=== SELECTED EXTRACT ===
Skip to content

Unset CI_SERVER_TLS_CA_FILE before registering the runner

Tomasz Maczukin requested to merge fix-tls-certificates-problem into main

We allow to set the CA file explicitly for the Runner process. If it's done, it skips parsing the server response at all and uses whatever was set.

It can be done by placing the CA Chain file at the "well-known path", by pointing the file through a config file or... by using an environment variable during registration, which populates the configuration file field.

This causes the problems in the runner-incept project, as our main jobs - the ones that are starting temporary incept runners - are executed on our SaaS environment where we use internal networking for API and Git communication.

So the job in which we register the temporary runner has the CI_SERVER_TLS_CA_FILE variable set to a file that contains CA Chain of the intnernal load balancer. This variable is recognized by the registration command and is placed into the config.toml file of the temporary runner. At the same time we configure the runner to communicate directly with https://gitlab.com. Which itself is fine.

But when we next start the incept scenario job, runner is configured to "trust" the internal load balancer's CA chain.

API call to GitLab.com still succeeds, as whatever was set in tls-ca-file in config.toml is added to the certificates in the system store. So the GitLab API client in Runner is able to communicate.

Job is started and while its execution Runner configures Git to use CI_SERVER_TLS_CA_FILE as the source of thruth for certificates verification.

Unfortunately, libcurl that Git uses for git+http requests, doesn't join configured certificates with the system store. Is CA_FILE is pointed, it's the only source of truth.

This means that our job, which tries to clone sources from https://gitlab.com fails, because Git is uable to verify the TLS connection with internal load balancer's CA Chain.

As the jobs that start temporary incept runners were randomly running on different SaaS runner shards, where some use internal networking and some (yet!) don't use, we had random failures in the incept scenario jobs. At the moment when we would migrate the last shard to use internal networking (which will happen soon!), all jobs would start failing consistently.

By unsetting CI_SERVER_TLS_CA_FILE before calling gitlab-runner register command, we make sure that the "wronge" CA Chain is not added to the config.toml file and that the runner will work in the discover CA Chain from job request API response mode.

Merge request reports
===
EXERCISE DETAILS: In the merge request description, write out word for word the passage from "Skip to content" up to and including "whatever was set.".
=== DATA FOR REVIEW ===
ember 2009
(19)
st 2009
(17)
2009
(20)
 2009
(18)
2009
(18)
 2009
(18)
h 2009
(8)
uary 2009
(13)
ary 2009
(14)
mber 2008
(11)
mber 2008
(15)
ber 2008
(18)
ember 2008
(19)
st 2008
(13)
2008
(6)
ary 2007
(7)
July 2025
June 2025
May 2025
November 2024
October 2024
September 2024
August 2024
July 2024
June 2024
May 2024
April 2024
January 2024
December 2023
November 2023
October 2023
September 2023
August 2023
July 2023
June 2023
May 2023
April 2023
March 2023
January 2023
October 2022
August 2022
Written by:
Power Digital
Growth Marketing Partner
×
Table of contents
===
ANSWER TO THIS EXERCISE:
Skip to content

Unset CI_SERVER_TLS_CA_FILE before registering the runner

Tomasz Maczukin requested to merge fix-tls-certificates-problem into main

We allow to set the CA file explicitly for the Runner process. If it's done, it skips parsing the server response at all and uses whatever was set.